夜色至,展昭带人一路巡视,几个人不吃不喝不休息,脚下步伐不停,大概是想要走遍整个平津城的角角落落,街街巷巷。
已入戌时。
雪至,雪花从天空飘落。九巷胡同茶楼掌柜吕站在自己家茶楼门口,手拿茶壶,抬头看天,暗叹今日走背运,整整一天下来店里也没有多少收入,还不到平日的三成。往日里,他家茶楼每天皆客满,茶客一边喝茶吃点心干果,一边听说书先生高谈阔论,海阔天空,好不热闹。何曾有过今日这种门可罗雀场面。而这一切全部都怪那窜天猴,因为他们,这平津城禁止出入,虽然官府未关街市,但是依旧影响生意。而今,窜天猴未除,又赶上这么一个天气,哪里还有什么客人呀?
九巷胡同里的九条巷子中的家家店铺生意都有受到影响,但是凡事也有例外,比如茶楼斜对面的“客来喜”客栈。那里可是住客满满,本来想要离开平津城的人因为窜天猴缘故也无法出城了,只得继续住店。此外,今天一天那边还住进来了不少新客人。吕可不知道那些都是什么人,是不是都是外地客商?

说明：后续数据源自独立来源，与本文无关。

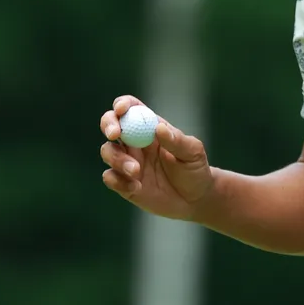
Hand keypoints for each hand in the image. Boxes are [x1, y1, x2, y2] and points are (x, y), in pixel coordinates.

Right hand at [100, 95, 213, 219]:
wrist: (195, 200)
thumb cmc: (195, 169)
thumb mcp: (193, 153)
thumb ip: (177, 141)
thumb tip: (159, 128)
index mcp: (150, 127)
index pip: (131, 108)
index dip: (123, 105)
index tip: (122, 110)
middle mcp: (135, 142)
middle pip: (111, 124)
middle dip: (108, 125)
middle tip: (115, 134)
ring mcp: (127, 162)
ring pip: (108, 151)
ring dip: (117, 159)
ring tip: (136, 171)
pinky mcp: (124, 183)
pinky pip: (110, 177)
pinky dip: (118, 181)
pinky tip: (136, 188)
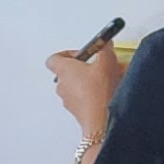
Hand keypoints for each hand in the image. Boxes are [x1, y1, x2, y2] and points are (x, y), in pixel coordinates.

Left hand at [46, 42, 124, 160]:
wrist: (102, 120)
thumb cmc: (99, 92)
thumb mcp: (107, 61)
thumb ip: (105, 48)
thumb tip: (105, 43)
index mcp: (63, 70)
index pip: (53, 59)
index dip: (67, 54)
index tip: (82, 53)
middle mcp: (62, 86)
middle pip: (68, 73)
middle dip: (84, 68)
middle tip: (98, 66)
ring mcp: (69, 101)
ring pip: (77, 87)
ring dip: (90, 82)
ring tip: (109, 80)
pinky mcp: (78, 112)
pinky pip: (84, 99)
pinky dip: (94, 94)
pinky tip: (110, 92)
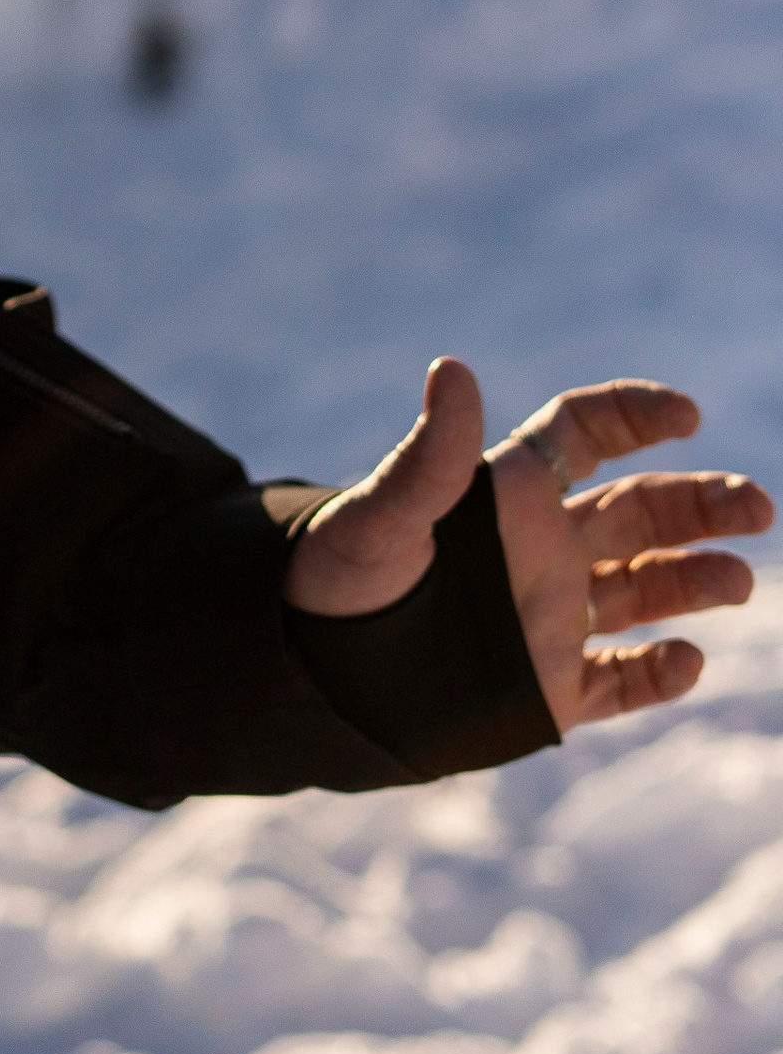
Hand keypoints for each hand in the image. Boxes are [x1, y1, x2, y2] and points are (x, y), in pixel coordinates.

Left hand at [283, 357, 771, 730]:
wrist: (314, 673)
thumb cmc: (337, 579)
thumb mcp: (381, 515)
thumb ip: (428, 457)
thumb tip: (452, 368)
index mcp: (507, 494)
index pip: (586, 433)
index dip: (637, 413)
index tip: (686, 412)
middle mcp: (542, 548)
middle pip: (642, 508)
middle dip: (703, 504)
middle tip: (757, 507)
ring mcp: (553, 616)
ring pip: (649, 587)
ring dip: (697, 581)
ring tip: (736, 582)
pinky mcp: (551, 686)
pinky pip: (622, 679)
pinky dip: (660, 674)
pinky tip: (683, 661)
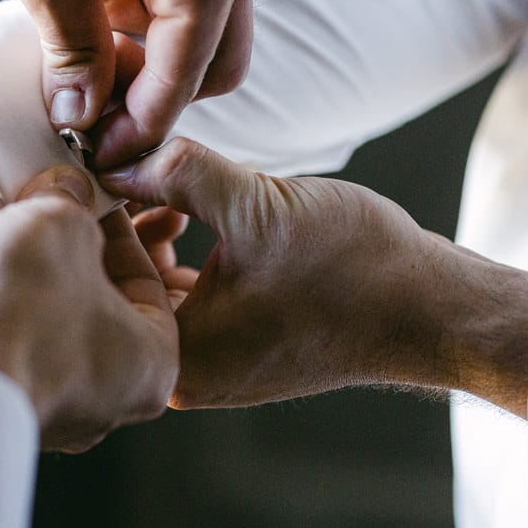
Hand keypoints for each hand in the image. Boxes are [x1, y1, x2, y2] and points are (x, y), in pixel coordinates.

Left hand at [0, 0, 253, 166]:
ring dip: (154, 64)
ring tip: (85, 70)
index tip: (95, 156)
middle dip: (158, 102)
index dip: (137, 131)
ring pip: (207, 35)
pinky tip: (96, 25)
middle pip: (217, 68)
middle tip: (92, 117)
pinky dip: (152, 26)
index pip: (185, 84)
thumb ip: (73, 57)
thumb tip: (80, 116)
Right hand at [0, 167, 177, 451]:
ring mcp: (42, 400)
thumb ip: (69, 201)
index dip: (121, 229)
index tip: (96, 197)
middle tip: (47, 198)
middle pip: (90, 296)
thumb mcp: (62, 225)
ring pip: (39, 309)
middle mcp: (101, 396)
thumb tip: (63, 189)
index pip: (150, 285)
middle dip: (62, 239)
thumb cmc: (21, 318)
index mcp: (148, 367)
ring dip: (18, 254)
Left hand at [103, 139, 527, 415]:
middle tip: (124, 163)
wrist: (434, 309)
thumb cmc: (357, 268)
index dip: (97, 211)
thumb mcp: (257, 206)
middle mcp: (189, 375)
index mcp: (180, 356)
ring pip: (159, 290)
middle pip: (125, 289)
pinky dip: (188, 254)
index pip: (105, 281)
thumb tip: (119, 152)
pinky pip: (192, 298)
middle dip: (124, 221)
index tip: (93, 161)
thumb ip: (180, 174)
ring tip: (167, 181)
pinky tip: (199, 211)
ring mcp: (218, 367)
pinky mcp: (243, 350)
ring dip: (156, 233)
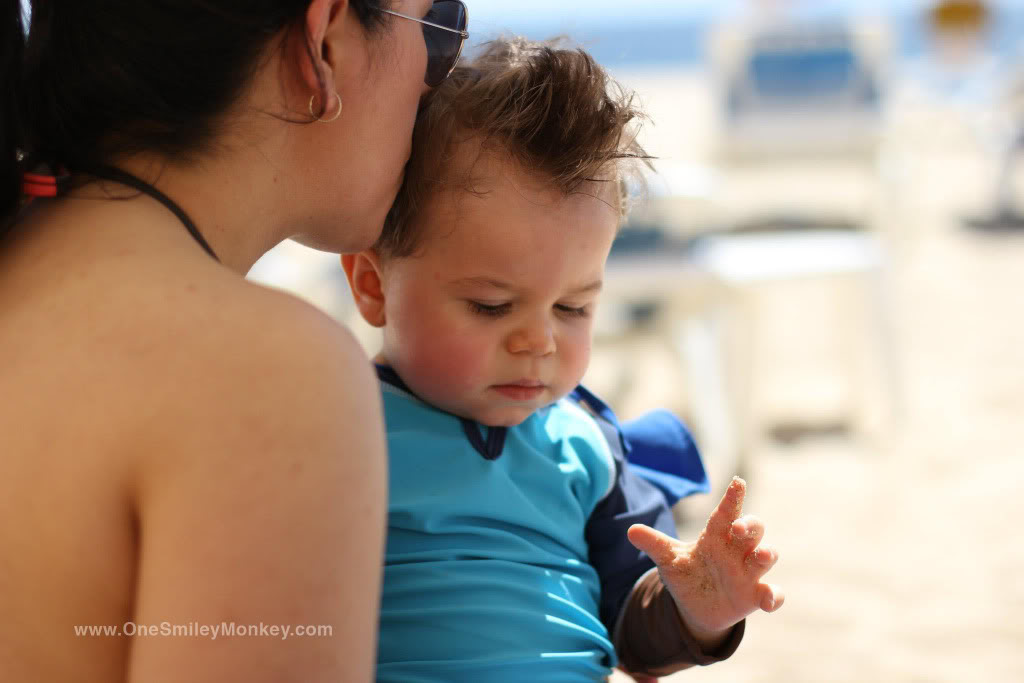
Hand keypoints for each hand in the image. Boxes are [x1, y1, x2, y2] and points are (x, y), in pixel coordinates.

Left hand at [627, 477, 783, 638]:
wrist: (696, 606)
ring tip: (762, 555)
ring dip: (766, 554)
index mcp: (716, 535)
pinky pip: (773, 594)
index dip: (733, 497)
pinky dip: (773, 596)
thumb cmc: (687, 573)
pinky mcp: (755, 595)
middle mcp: (737, 550)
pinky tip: (767, 602)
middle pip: (753, 529)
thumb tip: (630, 531)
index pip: (726, 512)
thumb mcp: (669, 559)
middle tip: (738, 527)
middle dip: (750, 525)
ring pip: (766, 556)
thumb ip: (654, 544)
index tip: (738, 482)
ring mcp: (749, 572)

客来喜背靠官家,其东家便是平津城黄家二公子黄德傲。黄德傲声名不像自家大哥黄品傲那般恶劣,此人不喜权贵,只贪钱财。
黄德傲娶妻李星灿,李星灿乃李郡公的孙女,其家族势力不可小瞧。黄德傲爱财,李星灿更爱财,夫妻两人感情不错。
客来喜背后有这黄李两家,自然不是等闲地方,不可等闲视之。若是外面有了祸事,一般人也不敢轻易来此处肇事,所以此处安全。
客来喜这般,吕也吃味,不过却也无可奈何,何况他们两家也不算是同行,所谓隔行如隔山,自然不会积怨。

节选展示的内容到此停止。